Mazars recently held an International Corporate Finance Conference in Dublin. The event brought together 40 senior corporate finance partners from 20 different countries to explore M&A opportunities globally and in Ireland. Guest speakers included senior executives from Actavo, DCC PLC, Glanbia PLC and UDG Healthcare PLC, who said that they will continue to grow through acquisition and are actively looking for opportunities.
In an Irish context, Mazars’ international partners reported:
- 65% of partners expect 2016 will be a stronger year for M&A activity than 2015
- 40% of their clients say Ireland is a postive location for investment, either through the acquisition of an existing Irish business or by setting up a presence here
- 24% have clients which have expressed an interest in Ireland in 2016. Sectors of interest include food, services, technology and manufacturing
Speakers also identified a number of key current international M&A trends, including:
- Cross-border M&A activity made up 53% of all deal value in Q1 2016 with the remainder being domestic-to-domestic transactions.

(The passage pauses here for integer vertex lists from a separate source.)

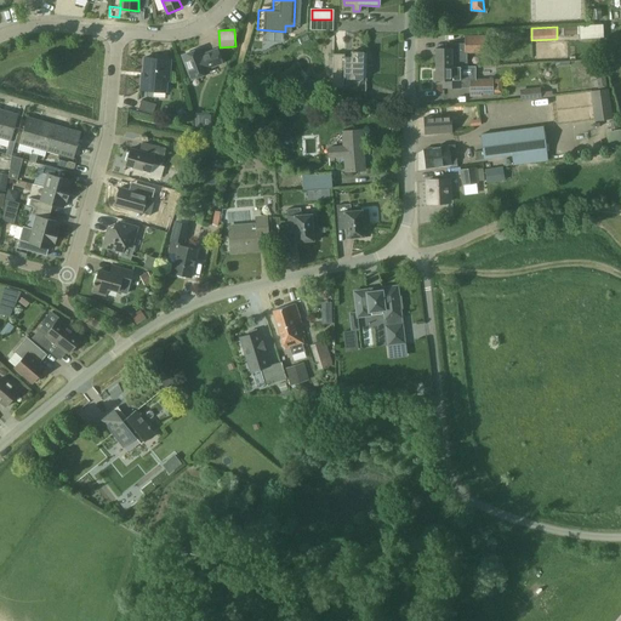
[(483,55),(483,45),(483,35),(477,35),(463,35),(465,43),(450,43),(450,47),(436,49),(436,67),(453,67),(460,66),(467,66),(467,55),(477,55),(483,55)]
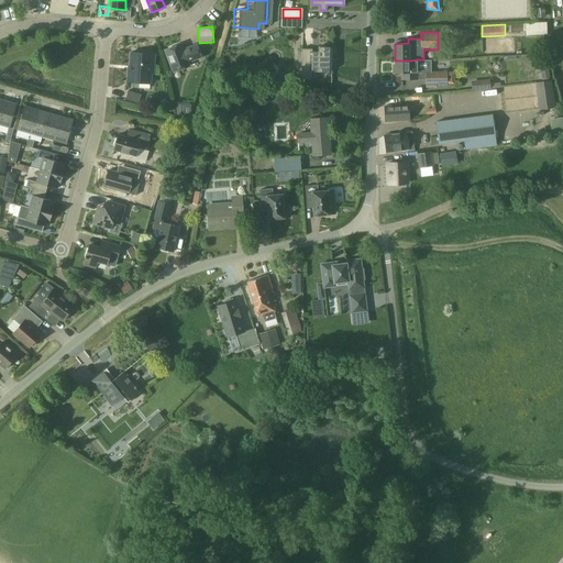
[(201,57),(197,44),(184,50),(181,44),(165,51),(174,72),(189,66),(188,62),(201,57)]
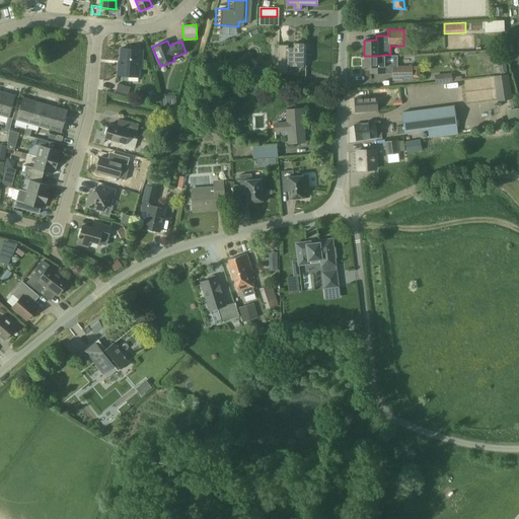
[(293,66),(303,66),(303,65),(306,65),(307,44),(304,44),(304,43),(294,43),(294,48),(288,47),(288,45),(279,45),(278,73),(288,73),(288,66),(293,66)]
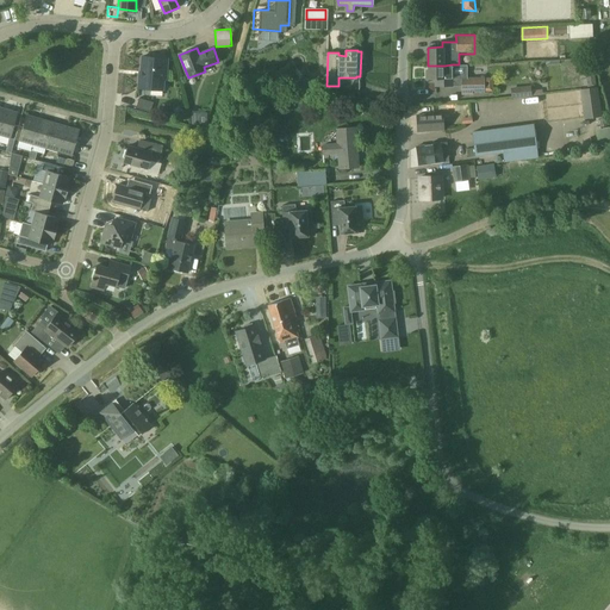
[(128,69),(138,69),(138,55),(128,54),(128,69)]
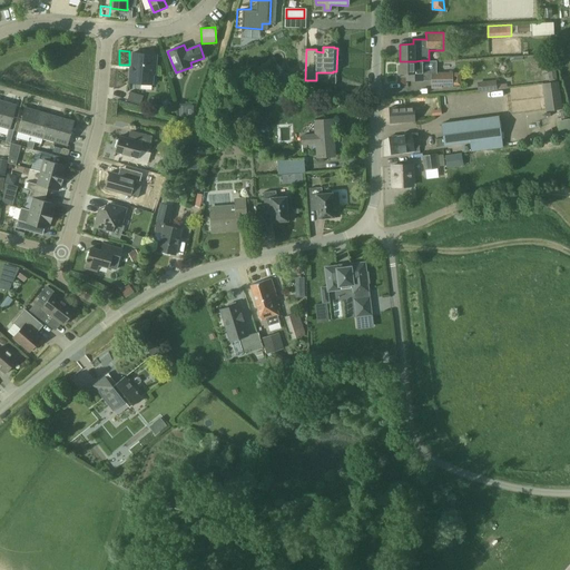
[(155,66),(156,66),(157,55),(133,52),(131,71),(130,71),(129,82),(153,85),(155,66)]
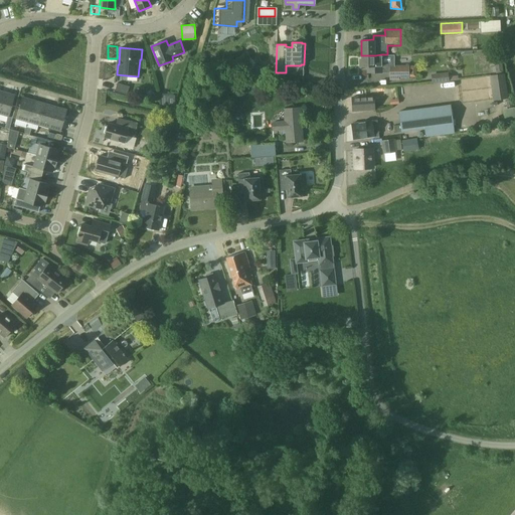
[(375,55),(361,55),(362,66),(367,66),(367,71),(390,70),(390,66),(391,66),(391,62),(390,54),(387,54),(381,54),(375,55)]
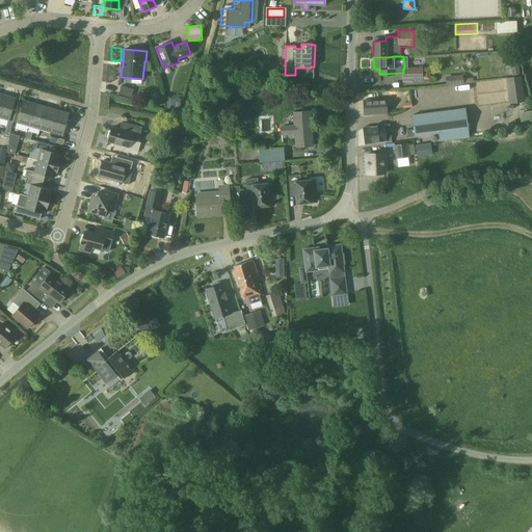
[(403,80),(422,79),(422,68),(404,69),(403,69),(403,73),(403,80)]
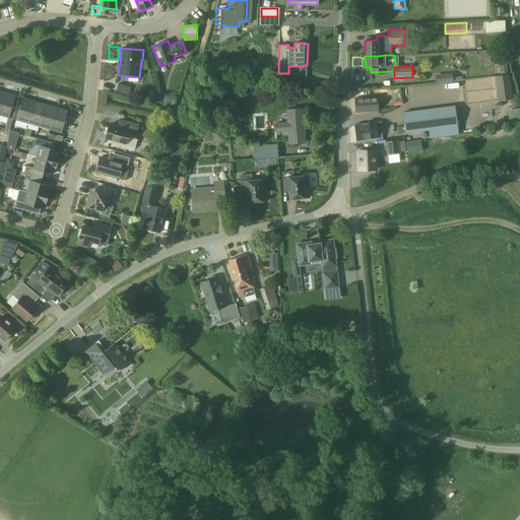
[(453,82),(453,73),(436,74),(436,82),(453,82)]
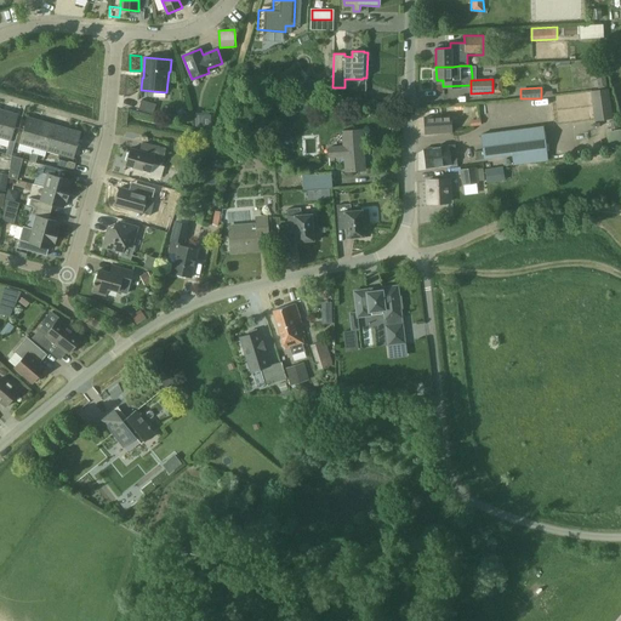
[(613,120),(608,90),(590,92),(594,123),(613,120)]
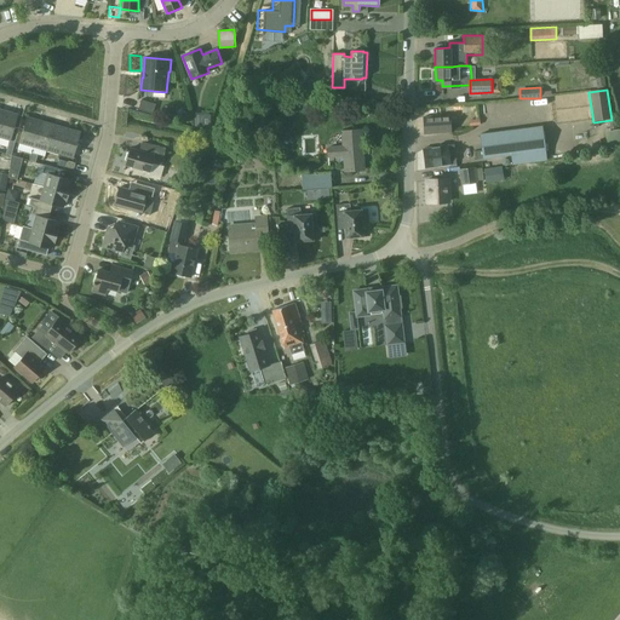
[(142,99),(138,109),(153,114),(156,104),(142,99)]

- Outlook for M&A activity internationally remains very positive in Europe, US, Asia and Middle East.
- Eurozone instablilty, Brexit and the slowdown in the Chinese economy are the main macro economic concerns for M&A dealmakers.
- M&A remains the preferred strategy for International growth for most corporates as opposed to organic growth.

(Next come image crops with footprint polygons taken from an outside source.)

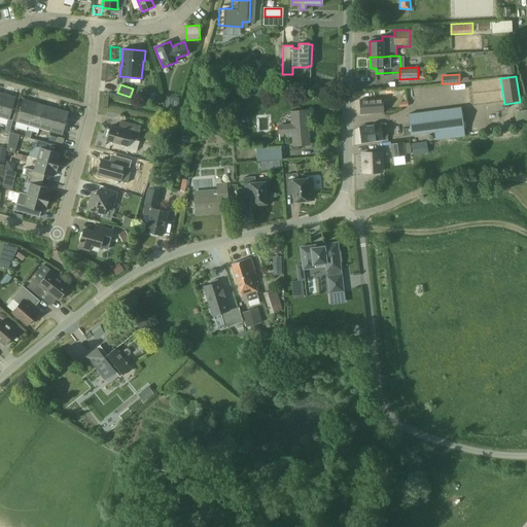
[(4,94),(0,108),(0,116),(9,119),(15,97),(4,94)]
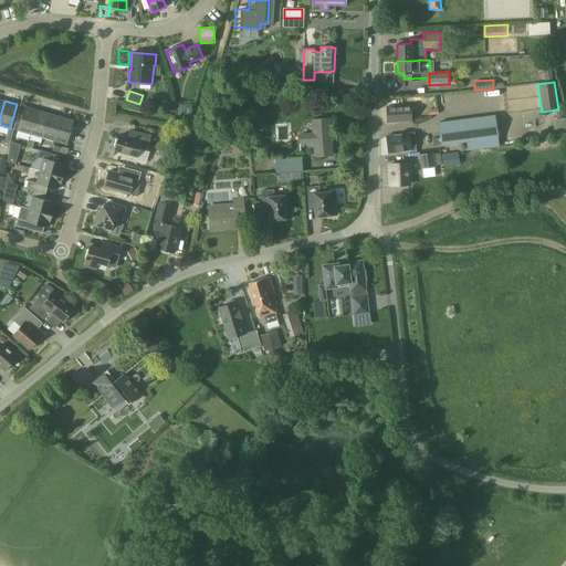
[(411,121),(410,105),(387,106),(387,122),(411,121)]
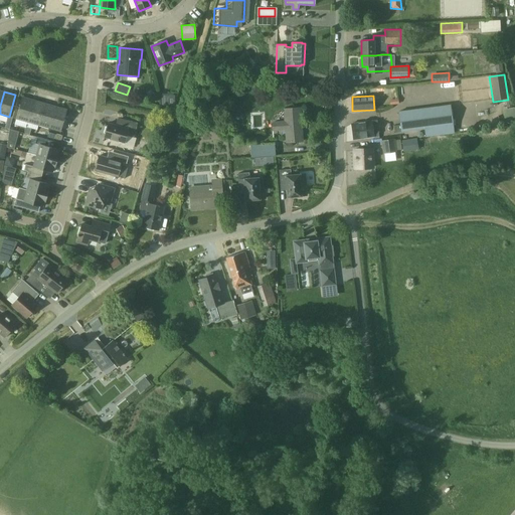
[(16,119),(27,122),(34,101),(22,97),(16,119)]
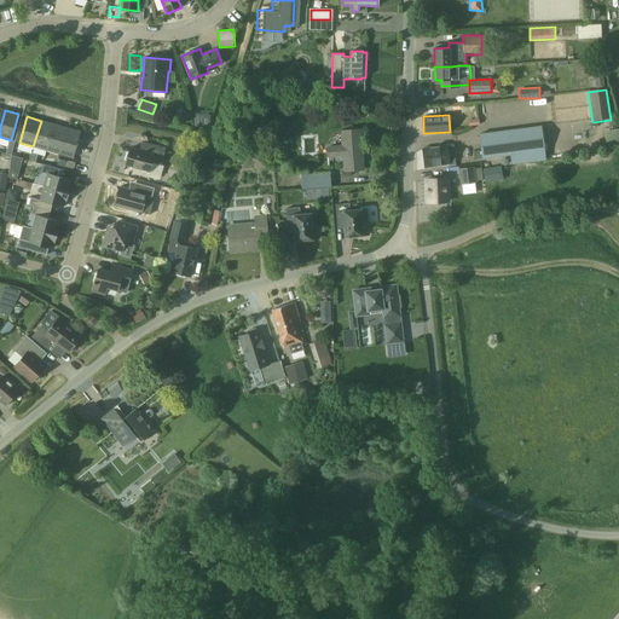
[(33,146),(47,150),(55,125),(41,121),(33,146)]
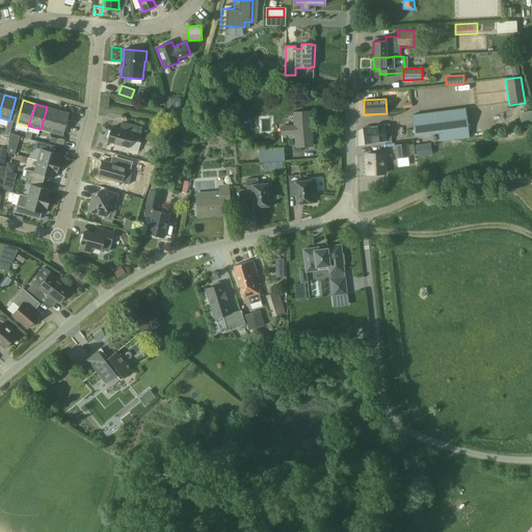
[(41,129),(52,132),(58,110),(47,107),(41,129)]
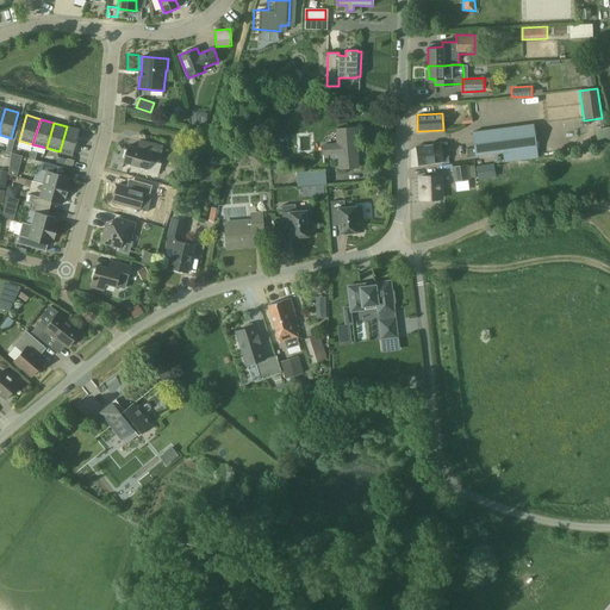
[(504,161),(539,157),(534,123),(500,128),(472,131),(473,148),(467,149),(468,156),(474,156),(503,153),(504,161)]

- North American buyers of European assets are prepared to pay higher average multiples 10-12 times EBITDA compared with 7–8 times EBITDA from European buyers as a result of the continuing strong dollar.
- Corporates are outbidding PE in terms of multiples paid, reflecting synergy potential and lower leverage available for PE to fund transactions.
John Bowe, Managing Director, Mazars commented, “The global M+A market is very active and in Ireland we’ve already seen lots of M&A activity in the first 5 months of the year. In Q1 through the Mazars Corporate Finance network we transacted over 80 deals with a value of excess of $1 billion in 15 countries – including here in Ireland where we completed the sale of H2 Compliance to the German company Landbell. We delivered that transaction by leveraging Mazars’ global M&A expertise.”
“This global strength looks set to continue and Ireland is likely to benefit from this. There is lots of interest in Ireland and what is happening here. International and Irish firms with ambitious growth plans are looking to invest in Irish companies right now.”
“Actavo, DCC PLC, Glanbia PLC and UDG Healthcare PLC all told us that they are looking to continue to acquire companies themselves as part of their international growth strategy. They are especially interested in companies that have strong management teams, are export or growth oriented and have a good product or service. Sectors of interest include food, services, technology and manufacturing.”